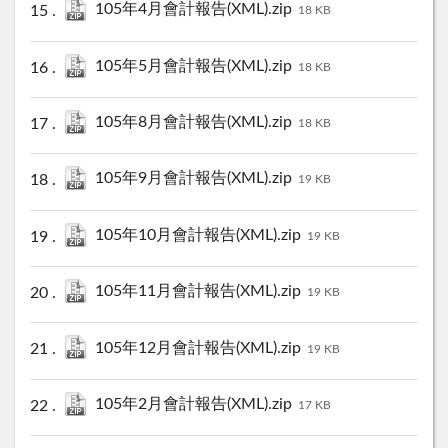
105年4月會計報告(XML).zip
18 KB
105年5月會計報告(XML).zip
18 KB
105年8月會計報告(XML).zip
18 KB
105年9月會計報告(XML).zip
19 KB
105年10月會計報告(XML).zip
19 KB
105年11月會計報告(XML).zip
19 KB
105年12月會計報告(XML).zip
19 KB
105年2月會計報告(XML).zip
17 KB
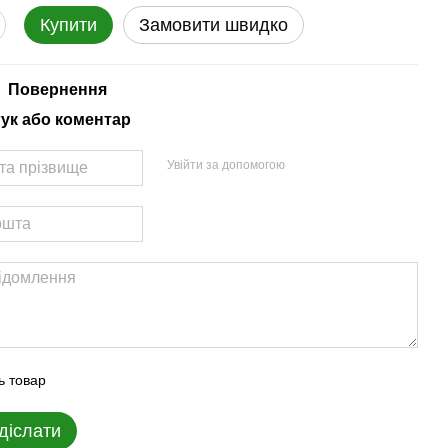
Купити
Замовити швидко
Повернення
гук або коментар
Увійти за допомогою
ь товар
діслати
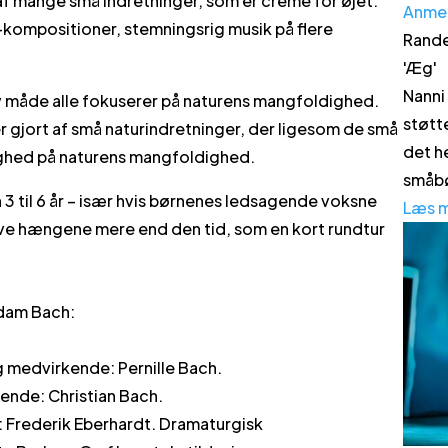
 af mange små indretninger, som er creme for øjet.
Anme
e-kompositioner, stemningsrig musik på flere
Rande
'
Æg
'
Nanni
æv måde alle fokuserer på naturens mangfoldighed.
støtt
er gjort af små naturindretninger, der ligesom de små
det h
ighed på naturens mangfoldighed.
småbø
n 3 til 6 år – især hvis børnenes ledsagende voksne
Læs 
live hængene mere end den tid, som en kort rundtur
dam Bach:
 medvirkende: Pernille Bach.
nde: Christian Bach.
 Frederik Eberhardt. Dramaturgisk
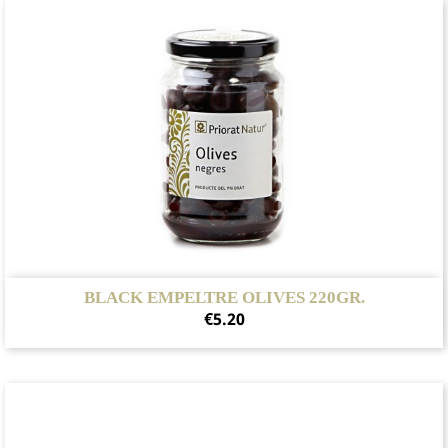
BLACK EMPELTRE OLIVES 220GR.
Price
€5.20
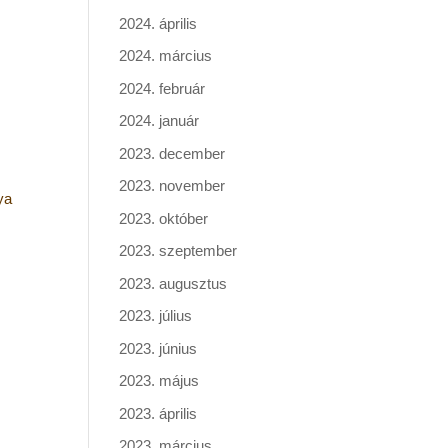
2024. április
2024. március
2024. február
2024. január
2023. december
2023. november
ya
2023. október
2023. szeptember
2023. augusztus
2023. július
2023. június
2023. május
2023. április
2023. március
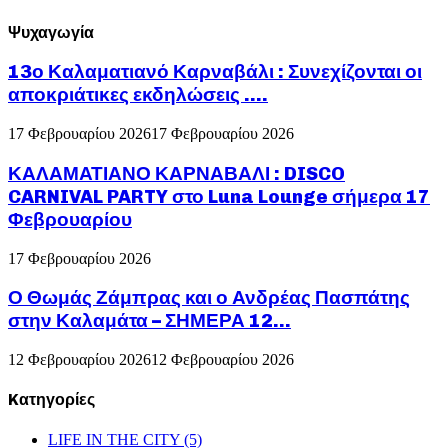
Ψυχαγωγία
13ο Καλαματιανό Καρναβάλι : Συνεχίζονται οι
αποκριάτικες εκδηλώσεις ….
17 Φεβρουαρίου 2026
17 Φεβρουαρίου 2026
ΚΑΛΑΜΑΤΙΑΝΟ ΚΑΡΝΑΒΑΛΙ : DISCO
CARNIVAL PARTY στο Luna Lounge σήμερα 17
Φεβρουαρίου
17 Φεβρουαρίου 2026
Ο Θωμάς Ζάμπρας και ο Ανδρέας Πασπάτης
στην Καλαμάτα – ΣΗΜΕΡΑ 12...
12 Φεβρουαρίου 2026
12 Φεβρουαρίου 2026
Kατηγορίες
LIFE IN THE CITY
(5)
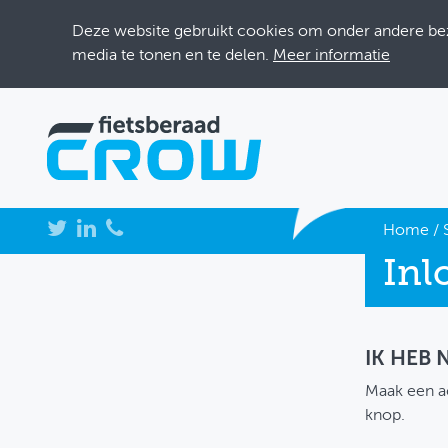
Deze website gebruikt cookies om onder andere bezo
media te tonen en te delen.
Meer informatie
NIEUWS
Home
/
Inl
BIJEENKOMSTEN
KENNISBANK
ADRESSENBOEK
IK HEB
Maak een a
OVER FIETSBERAAD
knop.
THEMASITES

- _WHAT TO PRODUCE_
Copy out, word for word, every line of the entries from the one containing "BLACK EMPELTRE OLIVES 220GR." through the last line, leaving the pictures out.

- _RESPONSE_
BLACK EMPELTRE OLIVES 220GR.
Price
€5.20
2024. április
2024. március
2024. február
2024. január
2023. december
2023. november
ya
2023. október
2023. szeptember
2023. augusztus
2023. július
2023. június
2023. május
2023. április
2023. március
Ψυχαγωγία
13ο Καλαματιανό Καρναβάλι : Συνεχίζονται οι
αποκριάτικες εκδηλώσεις ….
17 Φεβρουαρίου 2026
17 Φεβρουαρίου 2026
ΚΑΛΑΜΑΤΙΑΝΟ ΚΑΡΝΑΒΑΛΙ : DISCO
CARNIVAL PARTY στο Luna Lounge σήμερα 17
Φεβρουαρίου
17 Φεβρουαρίου 2026
Ο Θωμάς Ζάμπρας και ο Ανδρέας Πασπάτης
στην Καλαμάτα – ΣΗΜΕΡΑ 12...
12 Φεβρουαρίου 2026
12 Φεβρουαρίου 2026
Kατηγορίες
LIFE IN THE CITY
(5)
Deze website gebruikt cookies om onder andere bezo
media te tonen en te delen.
Meer informatie
NIEUWS
Home
/
Inl
BIJEENKOMSTEN
KENNISBANK
ADRESSENBOEK
IK HEB
Maak een a
OVER FIETSBERAAD
knop.
THEMASITES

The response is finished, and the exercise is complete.